We appreciate your suggestion to automatically handle stop codons by removing the asterisk internally. This could enhance AMPlify’s usability, especially for users working with outputs from a variety of annotation pipelines (or users who do not know about AMPlify's behaviour/have not read the documentation). We will certainly consider adding this functionality to future versions, as it could streamline workflows and reduce the need for additional preprocessing.
In the meantime, as you’ve mentioned, a simple one-liner in PERL or another scripting language can resolve this issue by removing the asterisks prior to running AMPlify. We will also make sure to update our documentation to better highlight this behaviour for users who may not be familiar with it.
Thanks again for your valuable feedback and interest in AMPlify. Rene
That sounds great, thanks @warrenlr for considering this request for a next AMPlify release 🚀
Hi @jasmezz,
Thank you once again for your valuable suggestion regarding AMPlify! We truly appreciate your insights.
After carefully considering your feature request, we have decided to implement functionality to handle stop codon indications (*), as they provide users with an important distinction between biologically ‘complete’ peptides and right-truncated ones.
With the release of version 2.0.1, we now process asterisks by internally clipping them from sequences.

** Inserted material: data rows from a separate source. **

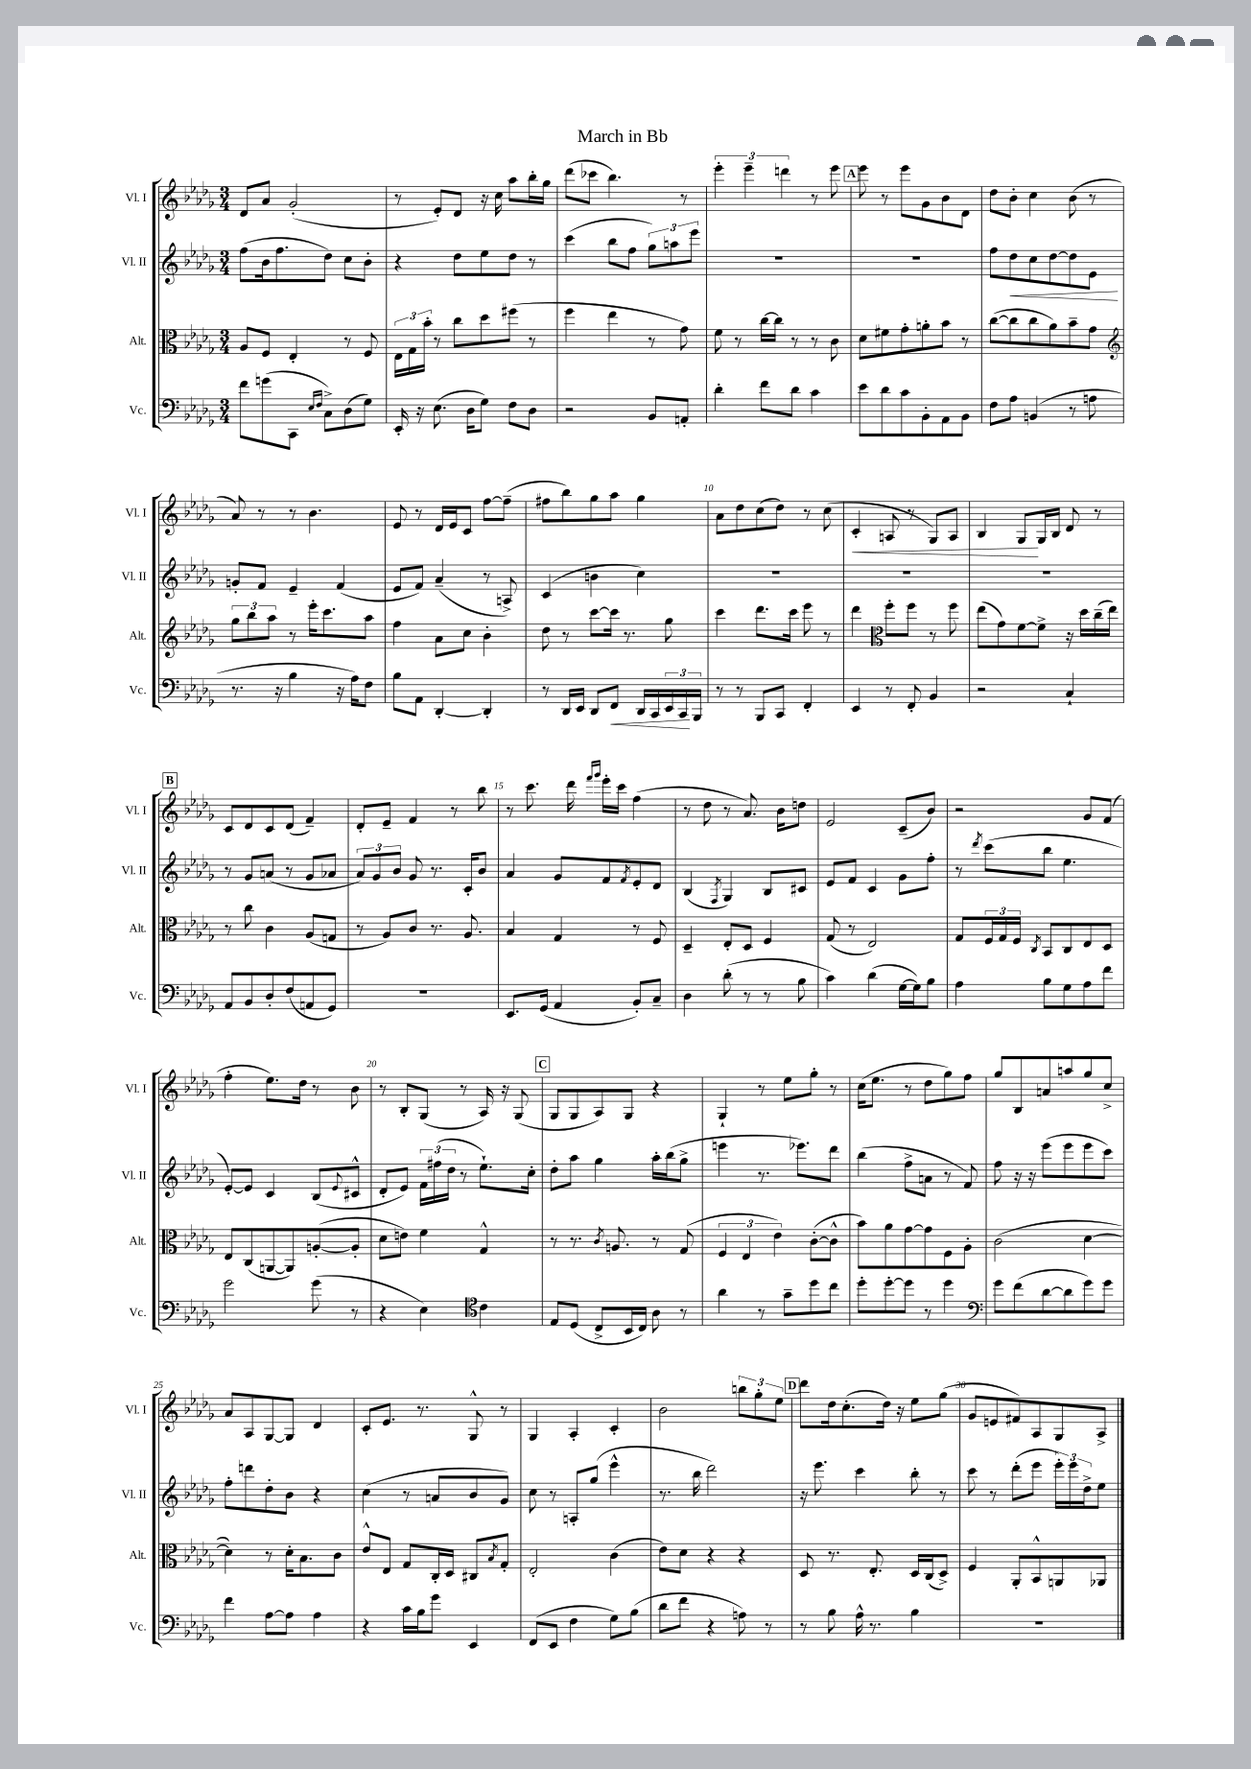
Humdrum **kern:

**kern	**dynam	**kern	**kern	**dynam	**kern	**dynam
*part4	*part4	*part3	*part2	*part2	*part1	*part1
*staff4	*staff4	*staff3	*staff2	*staff2	*staff1	*staff1
*I"Vc.	*	*I"Alt.	*I"Vl. II	*	*I"Vl. I	*
*I'Vc.	*	*I'Alt.	*I'Vl. II	*	*I'Vl. I	*
*clefF4	*	*clefC3	*clefG2	*	*clefG2	*
*k[b-e-a-d-g-]	*	*k[b-e-a-d-g-]	*k[b-e-a-d-g-]	*	*k[b-e-a-d-g-]	*
*M3/4	*	*M3/4	*M3/4	*	*M3/4	*
=1	=1	=1	=1	=1	=1	=1
8f\L	.	8A-/L	(8ff\L	.	8d-/L	.
(8gn\	.	8F/J	16b-\k	.	8a-/J	.
.	.	.	8.ff\	.	.	.
8CC\J	.	4E-'/	.	.	(2g-'/	.
16qqE-/LL	.	.	.	.	.	.
16qqF/JJ	.	.	.	.	.	.
8C^\L)	.	.	8dd-\J)	.	.	.
(8D-\	.	8r	8cc\L	.	.	.
8G-\J)	.	8F/	8b-'\J	.	.	.
=2	=2	=2	=2	=2	=2	=2
16EE-'/	.	24E-\LL	4r	.	8r	.
.	.	24G-\	.	.	.	.
16r	.	.	.	.	.	.
.	.	24b-'\JJ	.	.	.	.
(8.E-\	.	8r	.	.	8e-'/L)	.
.	.	8cc\L	8dd-\L	.	8d-/J	.
16D-\KL	.	.	.	.	.	.
8G-\J)	.	8dd-\	8ee-\	.	16r	.
.	.	.	.	.	16cc\	.
8F\L	.	(8ff#X\J	8dd-\J	.	8aa-\L	.
8D-\J	.	8r	8r	.	16bb-'\L	.
.	.	.	.	.	16gg-\JJ	.
=3	=3	=3	=3	=3	=3	=3
2r	.	4ff\	(4ccc\	.	(8ddd-\L	.
.	.	.	.	.	8ccc-X\J	.
.	.	4ee-\	8bb-\L	.	4.bb-\)	.
.	.	.	8ff\J	.	.	.
8BB-/L	.	8r	12gg-\L)	.	.	.
.	.	.	12aan\	.	.	.
8AAn'/J	.	8g-\)	.	.	8r	.
.	.	.	12eee-\J	.	.	.
=4	=4	=4	=4	=4	=4	=4
4d-'\	.	8f\	2.r	.	6eee-'\	.
.	.	8r	.	.	.	.
.	.	.	.	.	6eee-~\	.
8f\L	.	[16cc\LL	.	.	.	.
.	.	16cc\JJ]	.	.	.	.
.	.	.	.	.	6dddn\	.
8d-\J	.	8r	.	.	.	.
4c\	.	8r	.	.	8r	.
.	.	8c\	.	.	8eee-\	.
!!LO:REH:place=s1:t=A
=5	=5	=5	=5	=5	=5	=5
8e-\L	.	8d-\L	2.r	.	8eee-\	.
8d-\	.	8f#X\	.	.	8r	.
8c\	.	8g-'\	.	.	8eee-\L	.
8BB-'\	.	8an'\	.	.	8g-\	.
8AA-\	.	8b-\J	.	.	8b-\	.
8BB-\J	.	8r	.	.	8d-\J	.
=6	=6	=6	=6	=6	=6	=6
8F\L	.	([8cc\L	8ff\L	.	8dd-\L	.
!	!	!	!	!LO:HP:b	!	!
8A-\J	.	8cc\]	8dd-\	<	8b-'\J	.
(4BBn/	.	8cc\	8cc\	.	4cc\	.
.	.	8a-\)	[8dd-\	.	.	.
8r	.	8b-~\	8dd-\]	.	(8b-\	.
8An\	.	8g-\J	8e-\J	.	8r	.
.	.	.	.	[	.	.
!!LO:LB:g=z
=7	=7	=7	=7	=7	=7	=7
*	*	*clefG2	*	*	*	*
8.r	.	12gg-\L	8gn'/L	.	8a-/)	.
.	.	12bb-\	.	.	.	.
.	.	.	8f/J	.	8r	.
.	.	12aa-\J	.	.	.	.
16r	.	.	.	.	.	.
4B-\	.	8r	4e-~/	.	8r	.
.	.	16eee-'\KL	.	.	4.b-\	.
.	.	8.ccc\	.	.	.	.
16r	.	.	(4f/	.	.	.
16A-\KL)	.	.	.	.	.	.
8F\J	.	8aa-\J	.	.	.	.
=8	=8	=8	=8	=8	=8	=8
8B-\L	.	4ff\	8e-/L	.	8e-/	.
8AA-\J	.	.	8f/J)	.	8r	.
[4DD-'/	.	8a-\L	(4a-~/	.	16d-/LL	.
.	.	.	.	.	16e-/J	.
.	.	8cc\J	.	.	8c/J	.
4DD-'/]	.	4b-'\	8r	.	[8ff\L	.
.	.	.	8An^/)	.	(8ff~\J]	.
=9	=9	=9	=9	=9	=9	=9
8r	.	8dd-\	(4c/	.	8ff#X\L	.
16DD-/LL	.	8r	.	.	8bb-\)	.
16EE-/JJ	.	.	.	.	.	.
8DD-/L	.	[8ccc\L	4bn\	.	8gg-\	.
!	!LO:HP:b	!	!	!	!	!
8FF/J	<	16ccc\Jk]	.	.	8aa-\J	.
.	.	8.r	.	.	.	.
16DD-/LL	.	.	4cc\)	.	4gg-\	.
16CC/	.	.	.	.	.	.
24EE-/	.	8gg-\	.	.	.	.
24CC/	.	.	.	.	.	.
24BBB-/JJ	[	.	.	.	.	.
=10	=10	=10	=10	=10	=10	=10
8r	.	4ccc\	2.r	.	8a-\L	.
8r	.	.	.	.	8dd-\	.
8BBB-/L	.	8.ddd-\L	.	.	(8cc\	.
8CC/J	.	.	.	.	8dd-\J)	.
.	.	16ccc\Jk	.	.	.	.
4FF'/	.	8eee-\	.	.	8r	.
.	.	8r	.	.	(8cc\	.
=11	=11	=11	=11	=11	=11	=11
!	!	!	!	!	!	!LO:HP:b
4EE-/	.	4ddd-\	2.r	.	4c'/	<
*	*	*clefC3	*	*	*	*
8r	.	8ff'\L	.	.	8An/	.
8FF'/	.	8ff\J	.	.	8r	.
4BB-/	.	8r	.	.	8G-/L)	.
.	.	8ff\	.	.	8A/J	.
=12	=12	=12	=12	=12	=12	=12
2r	.	(8ee-\L	2.r	.	4B-/	.
.	.	8g-\)	.	.	.	.
.	.	[8f\	.	.	8G-/L	.
.	.	8f^\J]	.	.	16G-/L	[
.	.	.	.	.	16B-/JJ	.
4C`/	.	16r	.	.	8d-/	.
.	.	16dd-\LL	.	.	.	.
.	.	(16cc~\	.	.	8r	.
.	.	16ee-\JJ)	.	.	.	.
!!LO:LB:g=z
!!LO:REH:place=s1:t=B
=13	=13	=13	=13	=13	=13	=13
8AA-/L	.	8r	8r	.	8c/L	.
8BB-/	.	8cc\	8g-/L	.	8d-/	.
8D-'/	.	4c\	(8an/J	.	8c/	.
(8F/	.	.	8r	.	(8d-/J	.
8AAn/	.	(8A-/L	8g-/L	.	4f~/)	.
8GG-/J)	.	8Gn/J	8a-X/J	.	.	.
=14	=14	=14	=14	=14	=14	=14
2.r	.	8r	12a-/L)	.	8d-'/L	.
.	.	.	12g-/	.	.	.
.	.	8A-/L)	.	.	8e-~/J	.
.	.	.	12b-/J	.	.	.
.	.	8c/J	8g-/	.	4f/	.
.	.	8.r	8.r	.	.	.
.	.	.	.	.	8r	.
.	.	8.A-/	16c'/KL	.	.	.
.	.	.	8b-/J	.	8bb-\	.
=15	=15	=15	=15	=15	=15	=15
8.EE-/L	.	4B-/	4a-/	.	8r	.
.	.	.	.	.	8.ccc\	.
(16GG-/Jk	.	.	.	.	.	.
4AA-/	.	4G-/	8g-/L	.	.	.
.	.	.	.	.	16ddd-\	.
.	.	.	.	.	16qqfff/LL	.
.	.	.	.	.	16qqggg-/JJ	.
.	.	.	8f/	.	16eee-'\LL	.
.	.	.	.	.	16ccc\JJ	.
.	.	.	8qf/	.	.	.
8BB-'/L)	.	8r	8e-'/	.	(4ff\	.
8C~/J	.	8F/	8d-/J	.	.	.
=16	=16	=16	=16	=16	=16	=16
4D-\	.	4D-~/	(4B-/	.	8r	.
.	.	.	.	.	8dd-\	.
.	.	.	8qF/	.	.	.
(8d-'\	.	8E-'/L	4G-/)	.	8r	.
8r	.	8D-/J	.	.	8.a-/)	.
8r	.	4F/	8B-/L	.	.	.
.	.	.	.	.	16b-\KL	.
8B-\	.	.	8c#X/J	.	8ddn\J	.
=17	=17	=17	=17	=17	=17	=17
4c\)	.	(8G-/	8e-/L	.	2e-/	.
.	.	8r	8f/J	.	.	.
(4d-\	.	2E-/)	4c/	.	.	.
[16G-\LL	.	.	8g-\L	.	(8c~/L	.
16G-\J])	.	.	.	.	.	.
8B-\J	.	.	8ff'\J	.	8b-/J)	.
=18	=18	=18	=18	=18	=18	=18
4A-\	.	8G-/L	8r	.	2r	.
.	.	.	8qddd-/	.	.	.
.	.	24F/L	(8ccc\L	.	.	.
.	.	24G-/	.	.	.	.
.	.	24F/JJ	.	.	.	.
.	.	8qC/	.	.	.	.
8B-\L	.	8BB-/L	8bb-\J	.	.	.
8G-\	.	8C/	4.ee-\	.	.	.
8A-\	.	8E-/	.	.	8g-/L	.
8f\J	.	8D-/J	.	.	(8f/J	.
!!LO:LB:g=z
=19	=19	=19	=19	=19	=19	=19
2g-\	.	8E-/L	[8e-'/L)	.	4ff'\	.
.	.	(8C/	8e-/J]	.	.	.
.	.	[8AAn/	4c/	.	8.ee-\L)	.
.	.	8AA/])	.	.	.	.
.	.	.	.	.	16dd-\Jk	.
(8g-\	.	([8An'/	(8B-/L	.	8r	.
.	.	.	8qqe-/	.	.	.
8r	.	8A'/J]	8c#X^^/J	.	8b-\	.
=20	=20	=20	=20	=20	=20	=20
4r	.	8d-\L	8d-'/L	.	8r	.
.	.	8en\J)	8e-/J)	.	8B-'/L	.
4E-\)	.	4f\	24f\LL	.	(8G-/J	.
.	.	.	(24ff#X\	.	.	.
.	.	.	24dd-\JJ	.	.	.
.	.	.	8r	.	8r	.
*clefC4	*	*	*	*	*	*
4c\	.	4G-^^/	8.ee-`\L)	.	16A-/)	.
.	.	.	.	.	16r	.
.	.	.	.	.	(8G-/	.
.	.	.	16cc'\Jk	.	.	.
!!LO:REH:place=s1:t=C
=21	=21	=21	=21	=21	=21	=21
8E-/L	.	8r	8dd-'\L	.	8G-/L	.
(8D-/J	.	8.r	8aa-\J	.	8G-/	.
8C^/L	.	.	4gg-\	.	8A-/)	.
.	.	8qc/	.	.	.	.
.	.	8.An/	.	.	.	.
16BB-/L	.	.	.	.	8G-/J	.
16C/JJ)	.	.	.	.	.	.
8A-\	.	8r	16aa-'\LL	.	4r	.
.	.	.	(16bb-\J	.	.	.
8r	.	(8G-/	8gg-^\J	.	.	.
=22	=22	=22	=22	=22	=22	=22
4a-\	.	6F/	4eeen\	.	4G-`/	.
.	.	6E-/	.	.	.	.
8r	.	.	8.r	.	8r	.
.	.	6e-\)	.	.	.	.
8g-~\L	.	.	.	.	8ee-\L	.
.	.	.	8.eee-X\L)	.	.	.
8dd-\	.	([8c'\L	.	.	8gg-'\J	.
8cc\J	.	8c^^\J]	8ddd-\J	.	8r	.
=23	=23	=23	=23	=23	=23	=23
8dd-'\L	.	8b-\L)	(4bb-\	.	(16cc\KL	.
.	.	.	.	.	8.ee-\J	.
[8dd-'\	.	8a-\	.	.	.	.
8dd-\J]	.	[8g-\	8ff^\L	.	8r	.
8r	.	8g-\]	8an\J	.	8dd-\L	.
4dd-\	.	8F\	8r	.	8gg-\)	.
.	.	8A-'\J	8f/)	.	8ff\J	.
=24	=24	=24	=24	=24	=24	=24
*clefF4	*	*	*	*	*	*
8g-\L	.	(2c\	8ff\	.	8gg-/L	.
(8f\	.	.	16r	.	8B-/	.
.	.	.	16r	.	.	.
[8d-\	.	.	(8eee-\L	.	8an/	.
8d-\]	.	.	8eee-\	.	8aan/	.
8g-\)	.	[4d-\	8eee-\	.	8gg-/	.
8g-\J	.	.	8ccc\J)	.	8cc^/J	.
!!LO:LB:g=z
=25	=25	=25	=25	=25	=25	=25
4f\	.	4d-\])	8ff'\L	.	8a-/L	.
.	.	.	8dddn\	.	8A-/	.
[8A-\L	.	8r	8dd-'\	.	[8G-/	.
8A-\J]	.	16d-'\KL	8b-\J	.	8G-/J]	.
.	.	8.B-\	.	.	.	.
4A-\	.	.	4r	.	4d-/	.
.	.	8c\J	.	.	.	.
=26	=26	=26	=26	=26	=26	=26
4r	.	8e-^^/L	(4cc\	.	8c'/L	.
.	.	8E-/J	.	.	8.e-/J	.
16c\LL	.	8G-/L	8r	.	.	.
16B-\J	.	.	.	.	8.r	.
8g-\J	.	16C'/L	8an/L	.	.	.
.	.	16D-/JJ	.	.	.	.
4EE-/	.	8C#X/L	8b-/	.	8G-^^/	.
.	.	8qB-/	.	.	.	.
.	.	8G-'/J	8g-/J)	.	8r	.
=27	=27	=27	=27	=27	=27	=27
(8FF/L	.	2E-'/	8cc\	.	4G-/	.
8EE-/J	.	.	8r	.	.	.
4F\	.	.	8An'/L	.	4A-'/	.
.	.	.	(8gg-/J	.	.	.
8G-\L)	.	(4c\	4eee-^^\	.	4c'/	.
(8B-\J	.	.	.	.	.	.
=28	=28	=28	=28	=28	=28	=28
8d-\L	.	8e-\L)	8.r	.	2b-\	.
8f\J	.	8d-\J	.	.	.	.
.	.	.	16bb-\	.	.	.
4r	.	4r	2ddd-\)	.	.	.
8An\)	.	4r	.	.	12bbn\L	.
.	.	.	.	.	12gg-'\	.
8r	.	.	.	.	.	.
.	.	.	.	.	12ee-\J	.
!!LO:REH:place=s1:t=D
=29	=29	=29	=29	=29	=29	=29
8r	.	8D-/	16r	.	8ddd-\L	.
.	.	.	8.eee-\	.	.	.
8B-\	.	8.r	.	.	16dd-\k	.
.	.	.	.	.	(8.cc'\	.
16A-^^\	.	.	4ccc\	.	.	.
8.r	.	8.E-'/	.	.	.	.
.	.	.	.	.	16dd-\Jk)	.
.	.	.	.	.	16r	.
4B-\	.	16D-/LL	8bb-'\	.	8ee-\L	.
.	.	(16C/J	.	.	.	.
.	.	8D-^/J)	8r	.	(8gg-\J	.
=30	=30	=30	=30	=30	=30	=30
2.r	.	4F/	8ccc\	.	8g-/L	.
.	.	.	8r	.	8en/	.
.	.	8AA-'/L	(8ddd-'\L	.	8f#X/)	.
.	.	8BB-^^/	8eee-\J	.	8A-/	.
.	.	8AAn/	24eee-'\LL)	.	8G-/	.
.	.	.	24eee-\	.	.	.
.	.	.	24dd-^\J	.	.	.
.	.	8AA-X/J	8ee-\J	.	8A-^/J	.
==	==	==	==	==	==	==
*-	*-	*-	*-	*-	*-	*-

However, users utilizing the predict script will still be able to see the original sequences, including the asterisks, as they were initially provided. This ensures a seamless experience for both training and prediction purposes. Please note that we still do not support asterisks located within the sequence or non-standard amino acids.
We sincerely appreciate your contribution in helping make AMPlify a more comprehensive tool. Berke
That's really cool, thank you a quick response and release!
I just have to point out one tiny thing that you missed: The version number in AMPlify --help still shows v2.0.0 instead of v2.0.1. Any chance you could fix this, maybe in a patch release?